There are some issues in using the MicroFlow® approach, such as re-validation of the misleading positive and negative result following cell lysis and flow cytometric analysis and stained samples cannot be store for a long period when compared with Metafer and manual scoring where slide can be store for months (Fenech et al. 2013). However, there are also some disadvantages when using the Metafer system, with the major one being that some MN events are not picked, which leads to the underscoring as shown in the dose responses for all the three chemicals (Fig. 2). Since the samples were prepared from the same treated culture it was postulated that the Metafer™ classifier settings were incompatible for scoring MN induced by the aneugen Carbendazim. With the Metafer™ platform, the classifier is configured to assess parameters such as shape, circularity, aspect ratio and size to detect nuclei and MN (Reference). Therefore, it is possible that subtle changes in the morphology of nuclei/MN and induction of larger MN could cause underscoring with this system. The FISH and morphological studies provided some evidence on the induction of larger MN and morphologically altered nuclei in TK6 cells exposed to Carbendazim (Fig. 5a, b), which is in line with previous studies (Hashimoto et al. 2010). However, a larger sample size and increase doses are required to confirm these findings for carbendazim, and this hypothesis also needs to be tested on other aneugens. The advantages and disadvantages of the each of these different scoring methodologies for scoring MN are summarised in Table 1. In order for these approaches to be more widely used for MN scoring and dose response analysis, future ring trials should focus on addressing these considerations as well as assessing interlaboratory reproducibility.

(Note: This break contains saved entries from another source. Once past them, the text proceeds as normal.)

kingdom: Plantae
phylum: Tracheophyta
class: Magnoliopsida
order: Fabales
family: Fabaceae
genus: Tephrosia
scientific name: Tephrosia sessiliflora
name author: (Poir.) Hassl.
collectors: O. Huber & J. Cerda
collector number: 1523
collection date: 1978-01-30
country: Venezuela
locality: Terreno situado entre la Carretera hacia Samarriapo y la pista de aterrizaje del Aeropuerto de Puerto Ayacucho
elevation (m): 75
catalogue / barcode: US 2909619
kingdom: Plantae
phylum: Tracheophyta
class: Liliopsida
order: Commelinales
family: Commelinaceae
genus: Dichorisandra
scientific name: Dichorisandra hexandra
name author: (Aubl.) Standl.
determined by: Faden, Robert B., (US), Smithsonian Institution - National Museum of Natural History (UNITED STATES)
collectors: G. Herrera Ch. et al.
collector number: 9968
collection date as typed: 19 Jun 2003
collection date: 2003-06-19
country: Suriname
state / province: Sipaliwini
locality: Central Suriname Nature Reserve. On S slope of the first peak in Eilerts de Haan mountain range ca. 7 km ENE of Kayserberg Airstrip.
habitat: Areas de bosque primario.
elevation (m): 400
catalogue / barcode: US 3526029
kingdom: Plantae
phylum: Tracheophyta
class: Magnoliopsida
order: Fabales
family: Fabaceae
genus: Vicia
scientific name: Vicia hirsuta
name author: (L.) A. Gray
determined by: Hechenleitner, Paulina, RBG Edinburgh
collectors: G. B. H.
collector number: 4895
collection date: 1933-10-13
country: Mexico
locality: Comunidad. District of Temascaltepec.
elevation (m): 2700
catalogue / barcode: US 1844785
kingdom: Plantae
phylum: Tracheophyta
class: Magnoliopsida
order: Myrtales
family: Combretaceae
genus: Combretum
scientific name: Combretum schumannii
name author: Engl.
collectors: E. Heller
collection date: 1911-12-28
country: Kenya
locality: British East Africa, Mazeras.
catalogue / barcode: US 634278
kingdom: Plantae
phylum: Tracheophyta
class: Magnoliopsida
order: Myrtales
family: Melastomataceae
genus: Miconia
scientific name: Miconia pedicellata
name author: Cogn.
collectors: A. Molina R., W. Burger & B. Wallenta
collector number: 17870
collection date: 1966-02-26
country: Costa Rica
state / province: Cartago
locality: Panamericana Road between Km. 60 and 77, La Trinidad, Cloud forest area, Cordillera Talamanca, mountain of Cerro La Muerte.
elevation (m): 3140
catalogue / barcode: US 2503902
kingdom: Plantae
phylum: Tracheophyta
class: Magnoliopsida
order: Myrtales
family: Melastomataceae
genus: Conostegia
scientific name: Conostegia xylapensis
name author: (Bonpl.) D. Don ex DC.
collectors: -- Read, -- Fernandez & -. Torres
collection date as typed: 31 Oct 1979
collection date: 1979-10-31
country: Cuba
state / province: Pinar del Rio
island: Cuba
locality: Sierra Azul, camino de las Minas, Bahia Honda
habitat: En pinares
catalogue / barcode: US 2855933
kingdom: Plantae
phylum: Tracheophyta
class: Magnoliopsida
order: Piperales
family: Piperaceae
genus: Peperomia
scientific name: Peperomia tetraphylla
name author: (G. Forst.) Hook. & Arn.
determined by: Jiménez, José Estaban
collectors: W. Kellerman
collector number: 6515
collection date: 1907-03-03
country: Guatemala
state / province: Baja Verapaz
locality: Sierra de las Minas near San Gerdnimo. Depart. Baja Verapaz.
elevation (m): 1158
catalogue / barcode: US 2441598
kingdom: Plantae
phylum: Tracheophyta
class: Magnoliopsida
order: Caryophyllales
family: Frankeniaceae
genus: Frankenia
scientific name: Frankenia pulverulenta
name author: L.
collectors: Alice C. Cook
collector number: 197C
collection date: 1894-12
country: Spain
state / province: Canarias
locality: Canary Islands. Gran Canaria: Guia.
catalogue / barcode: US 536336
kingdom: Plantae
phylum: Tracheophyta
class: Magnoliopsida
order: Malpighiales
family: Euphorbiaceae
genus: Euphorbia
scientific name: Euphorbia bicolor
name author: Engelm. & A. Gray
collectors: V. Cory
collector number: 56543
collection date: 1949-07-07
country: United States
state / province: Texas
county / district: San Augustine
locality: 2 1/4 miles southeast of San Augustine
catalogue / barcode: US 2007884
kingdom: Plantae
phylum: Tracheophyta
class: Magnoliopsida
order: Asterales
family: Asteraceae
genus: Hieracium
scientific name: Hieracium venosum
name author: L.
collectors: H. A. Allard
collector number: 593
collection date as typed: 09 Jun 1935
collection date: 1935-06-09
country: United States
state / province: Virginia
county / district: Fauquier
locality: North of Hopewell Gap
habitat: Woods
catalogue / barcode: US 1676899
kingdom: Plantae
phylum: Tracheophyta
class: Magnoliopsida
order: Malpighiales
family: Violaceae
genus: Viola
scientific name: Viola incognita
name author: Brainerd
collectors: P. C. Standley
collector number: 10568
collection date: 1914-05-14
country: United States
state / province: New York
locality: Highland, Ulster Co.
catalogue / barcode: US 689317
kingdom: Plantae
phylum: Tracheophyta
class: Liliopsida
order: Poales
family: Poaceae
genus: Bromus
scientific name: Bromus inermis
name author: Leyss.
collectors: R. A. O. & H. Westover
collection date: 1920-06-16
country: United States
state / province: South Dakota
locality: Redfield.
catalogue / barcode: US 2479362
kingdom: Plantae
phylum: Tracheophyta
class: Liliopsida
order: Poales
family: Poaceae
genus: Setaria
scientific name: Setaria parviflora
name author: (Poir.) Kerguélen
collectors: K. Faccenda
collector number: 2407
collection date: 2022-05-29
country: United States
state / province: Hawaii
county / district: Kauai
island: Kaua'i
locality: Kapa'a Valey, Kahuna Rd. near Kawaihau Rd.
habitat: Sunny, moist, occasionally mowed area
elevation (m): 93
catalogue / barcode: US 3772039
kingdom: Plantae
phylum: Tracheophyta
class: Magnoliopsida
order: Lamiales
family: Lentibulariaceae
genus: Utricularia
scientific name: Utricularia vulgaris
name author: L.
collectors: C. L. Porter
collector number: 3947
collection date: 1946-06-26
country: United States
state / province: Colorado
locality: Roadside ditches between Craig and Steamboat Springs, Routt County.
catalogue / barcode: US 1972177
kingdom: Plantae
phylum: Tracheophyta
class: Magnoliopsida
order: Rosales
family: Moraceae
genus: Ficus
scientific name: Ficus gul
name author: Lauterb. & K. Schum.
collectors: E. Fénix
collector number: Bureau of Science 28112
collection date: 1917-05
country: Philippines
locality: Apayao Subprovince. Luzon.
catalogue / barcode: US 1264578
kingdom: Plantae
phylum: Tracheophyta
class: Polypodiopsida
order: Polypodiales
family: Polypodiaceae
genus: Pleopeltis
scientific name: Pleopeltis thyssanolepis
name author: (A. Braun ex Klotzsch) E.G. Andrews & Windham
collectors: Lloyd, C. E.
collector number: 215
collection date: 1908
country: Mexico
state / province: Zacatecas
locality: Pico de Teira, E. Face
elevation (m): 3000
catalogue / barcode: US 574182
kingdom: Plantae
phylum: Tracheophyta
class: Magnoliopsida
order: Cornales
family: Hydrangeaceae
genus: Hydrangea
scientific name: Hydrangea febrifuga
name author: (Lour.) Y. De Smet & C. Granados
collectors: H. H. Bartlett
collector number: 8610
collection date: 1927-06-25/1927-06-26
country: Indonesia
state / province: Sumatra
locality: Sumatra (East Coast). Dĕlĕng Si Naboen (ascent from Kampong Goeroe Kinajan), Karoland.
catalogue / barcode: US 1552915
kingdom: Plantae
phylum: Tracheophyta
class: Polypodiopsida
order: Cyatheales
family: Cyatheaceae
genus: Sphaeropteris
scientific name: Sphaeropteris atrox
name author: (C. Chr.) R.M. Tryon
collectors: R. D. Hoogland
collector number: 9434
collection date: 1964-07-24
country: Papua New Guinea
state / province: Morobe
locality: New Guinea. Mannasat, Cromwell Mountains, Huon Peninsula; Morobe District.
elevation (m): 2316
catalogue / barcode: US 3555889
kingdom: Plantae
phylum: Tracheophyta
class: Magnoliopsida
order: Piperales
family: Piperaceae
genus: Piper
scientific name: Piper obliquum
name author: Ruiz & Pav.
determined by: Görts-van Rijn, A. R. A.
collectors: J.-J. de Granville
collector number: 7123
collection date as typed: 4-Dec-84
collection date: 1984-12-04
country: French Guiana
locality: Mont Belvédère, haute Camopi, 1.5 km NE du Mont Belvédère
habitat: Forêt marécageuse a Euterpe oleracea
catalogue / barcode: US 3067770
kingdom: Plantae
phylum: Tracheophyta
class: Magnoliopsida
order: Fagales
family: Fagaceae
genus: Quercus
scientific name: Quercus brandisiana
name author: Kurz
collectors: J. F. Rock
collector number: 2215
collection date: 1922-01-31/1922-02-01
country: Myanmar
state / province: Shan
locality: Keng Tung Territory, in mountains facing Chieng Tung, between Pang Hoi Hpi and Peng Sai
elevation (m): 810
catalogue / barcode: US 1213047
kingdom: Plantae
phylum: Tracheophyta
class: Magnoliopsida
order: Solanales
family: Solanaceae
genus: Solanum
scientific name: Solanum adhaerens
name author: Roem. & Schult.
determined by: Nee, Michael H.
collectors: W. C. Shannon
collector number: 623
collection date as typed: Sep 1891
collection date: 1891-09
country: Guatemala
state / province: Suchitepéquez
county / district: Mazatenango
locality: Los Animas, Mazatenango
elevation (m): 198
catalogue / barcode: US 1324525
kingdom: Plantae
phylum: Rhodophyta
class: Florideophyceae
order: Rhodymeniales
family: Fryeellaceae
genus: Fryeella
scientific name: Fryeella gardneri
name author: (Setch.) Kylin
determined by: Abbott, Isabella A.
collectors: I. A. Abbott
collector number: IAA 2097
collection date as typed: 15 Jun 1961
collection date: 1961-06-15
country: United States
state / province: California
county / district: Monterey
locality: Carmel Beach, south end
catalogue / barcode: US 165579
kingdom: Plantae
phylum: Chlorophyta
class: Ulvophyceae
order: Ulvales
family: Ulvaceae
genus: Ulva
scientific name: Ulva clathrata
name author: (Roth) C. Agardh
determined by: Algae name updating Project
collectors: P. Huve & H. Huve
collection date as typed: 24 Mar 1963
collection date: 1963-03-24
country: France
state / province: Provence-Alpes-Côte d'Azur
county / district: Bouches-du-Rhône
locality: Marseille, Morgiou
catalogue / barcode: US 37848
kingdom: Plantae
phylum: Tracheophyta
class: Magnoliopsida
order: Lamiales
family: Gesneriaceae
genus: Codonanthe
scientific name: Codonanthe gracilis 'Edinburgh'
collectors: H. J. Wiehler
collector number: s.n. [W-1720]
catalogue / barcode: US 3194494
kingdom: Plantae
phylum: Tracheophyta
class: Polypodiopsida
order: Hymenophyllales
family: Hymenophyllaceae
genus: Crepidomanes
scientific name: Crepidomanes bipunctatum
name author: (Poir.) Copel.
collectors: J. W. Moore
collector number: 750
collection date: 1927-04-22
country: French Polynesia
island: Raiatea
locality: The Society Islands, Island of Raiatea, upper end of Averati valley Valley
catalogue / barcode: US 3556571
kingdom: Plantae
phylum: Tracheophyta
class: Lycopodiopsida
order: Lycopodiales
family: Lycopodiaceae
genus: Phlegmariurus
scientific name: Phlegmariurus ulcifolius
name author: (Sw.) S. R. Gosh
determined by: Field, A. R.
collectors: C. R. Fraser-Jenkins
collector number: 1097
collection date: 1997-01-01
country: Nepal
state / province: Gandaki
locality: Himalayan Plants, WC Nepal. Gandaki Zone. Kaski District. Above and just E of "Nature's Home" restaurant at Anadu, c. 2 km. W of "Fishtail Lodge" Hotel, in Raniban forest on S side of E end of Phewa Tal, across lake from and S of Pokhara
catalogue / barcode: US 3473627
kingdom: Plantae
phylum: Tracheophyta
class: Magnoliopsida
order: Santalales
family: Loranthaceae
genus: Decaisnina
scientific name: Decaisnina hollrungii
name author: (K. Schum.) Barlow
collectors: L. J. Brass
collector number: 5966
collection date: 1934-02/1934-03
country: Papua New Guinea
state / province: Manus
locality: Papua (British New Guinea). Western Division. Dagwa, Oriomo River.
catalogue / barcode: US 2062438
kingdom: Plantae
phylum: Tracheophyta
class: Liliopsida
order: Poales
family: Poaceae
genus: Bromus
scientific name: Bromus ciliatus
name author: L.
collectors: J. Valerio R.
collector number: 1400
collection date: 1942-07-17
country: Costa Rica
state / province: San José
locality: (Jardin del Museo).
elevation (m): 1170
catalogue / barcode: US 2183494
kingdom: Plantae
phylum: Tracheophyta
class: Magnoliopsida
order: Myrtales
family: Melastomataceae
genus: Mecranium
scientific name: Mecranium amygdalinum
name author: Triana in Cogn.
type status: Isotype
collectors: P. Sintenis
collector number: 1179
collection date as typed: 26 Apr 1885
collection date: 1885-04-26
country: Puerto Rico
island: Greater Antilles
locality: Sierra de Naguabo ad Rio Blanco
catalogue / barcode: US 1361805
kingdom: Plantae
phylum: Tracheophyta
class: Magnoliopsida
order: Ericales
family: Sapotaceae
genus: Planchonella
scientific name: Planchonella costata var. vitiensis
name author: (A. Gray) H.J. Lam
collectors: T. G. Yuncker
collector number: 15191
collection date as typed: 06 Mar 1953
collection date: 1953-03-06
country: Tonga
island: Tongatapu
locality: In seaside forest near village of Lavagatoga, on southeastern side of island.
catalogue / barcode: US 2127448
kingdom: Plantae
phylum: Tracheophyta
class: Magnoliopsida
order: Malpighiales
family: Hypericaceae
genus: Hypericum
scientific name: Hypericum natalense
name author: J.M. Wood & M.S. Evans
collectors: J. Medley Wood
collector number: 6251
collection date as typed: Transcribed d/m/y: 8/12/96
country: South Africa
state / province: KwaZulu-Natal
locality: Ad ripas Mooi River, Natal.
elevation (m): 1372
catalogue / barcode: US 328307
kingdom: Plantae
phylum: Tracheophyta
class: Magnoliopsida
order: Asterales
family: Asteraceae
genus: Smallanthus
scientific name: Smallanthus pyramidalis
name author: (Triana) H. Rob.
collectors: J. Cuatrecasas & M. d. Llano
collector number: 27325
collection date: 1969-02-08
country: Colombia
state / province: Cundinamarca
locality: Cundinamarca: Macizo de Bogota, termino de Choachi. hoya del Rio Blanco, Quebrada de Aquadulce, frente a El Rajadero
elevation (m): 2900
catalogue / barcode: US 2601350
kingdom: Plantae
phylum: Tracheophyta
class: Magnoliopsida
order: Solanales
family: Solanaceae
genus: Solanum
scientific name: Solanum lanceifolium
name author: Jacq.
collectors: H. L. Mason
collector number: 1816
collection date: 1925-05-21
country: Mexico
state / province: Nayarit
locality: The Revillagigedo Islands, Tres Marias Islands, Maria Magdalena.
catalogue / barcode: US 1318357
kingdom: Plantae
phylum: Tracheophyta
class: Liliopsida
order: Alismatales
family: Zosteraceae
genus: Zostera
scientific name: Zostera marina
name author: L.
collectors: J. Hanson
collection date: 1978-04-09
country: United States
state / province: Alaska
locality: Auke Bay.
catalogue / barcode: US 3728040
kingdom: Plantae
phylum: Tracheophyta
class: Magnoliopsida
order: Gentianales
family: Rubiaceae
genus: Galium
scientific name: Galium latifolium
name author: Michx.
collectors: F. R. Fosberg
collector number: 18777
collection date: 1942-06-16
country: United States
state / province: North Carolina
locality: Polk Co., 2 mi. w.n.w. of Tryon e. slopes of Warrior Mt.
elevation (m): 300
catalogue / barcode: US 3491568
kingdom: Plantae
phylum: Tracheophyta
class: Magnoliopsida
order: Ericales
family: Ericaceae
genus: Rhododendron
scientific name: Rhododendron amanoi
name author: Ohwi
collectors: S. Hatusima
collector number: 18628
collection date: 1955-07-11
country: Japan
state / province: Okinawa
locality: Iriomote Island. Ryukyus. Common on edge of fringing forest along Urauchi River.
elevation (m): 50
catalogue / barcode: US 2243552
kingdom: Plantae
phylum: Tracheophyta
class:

Table 1 Summary of the advantages and disadvantages of manual, Metafer™ and the MicroFlow® approaches
Full size table

Both the MicroFlow and Metafer scoring approaches are suitable for automated MN scoring. However, in cases of equivocal with chemicals with unknown activity, it may be advisable to additionally process the same treated samples for manual scoring. These manually scored slides can be used to reduce the occurrence of misleading results, assess cytotoxicity or conduct mechanistic studies. Whilst conducting MN scoring on the semi-automated Metafer system, the classifier setting should be adopted to account for chemical or cell line-specific morphological changes and to reduce the occurrence of misleading results (positive and negative). These semi-automated and fully automated platforms can therefore be used for dose response analysis as substantially higher number of cells can be scored with these methods which allows for much statistical power.

A test system that combines the high high-throughput, high-content and multiplexing potential of flow cytometry, with the re-validation and data storage benefits for image analysis, would be a major step forward in achieving a truly twenty-first century approach.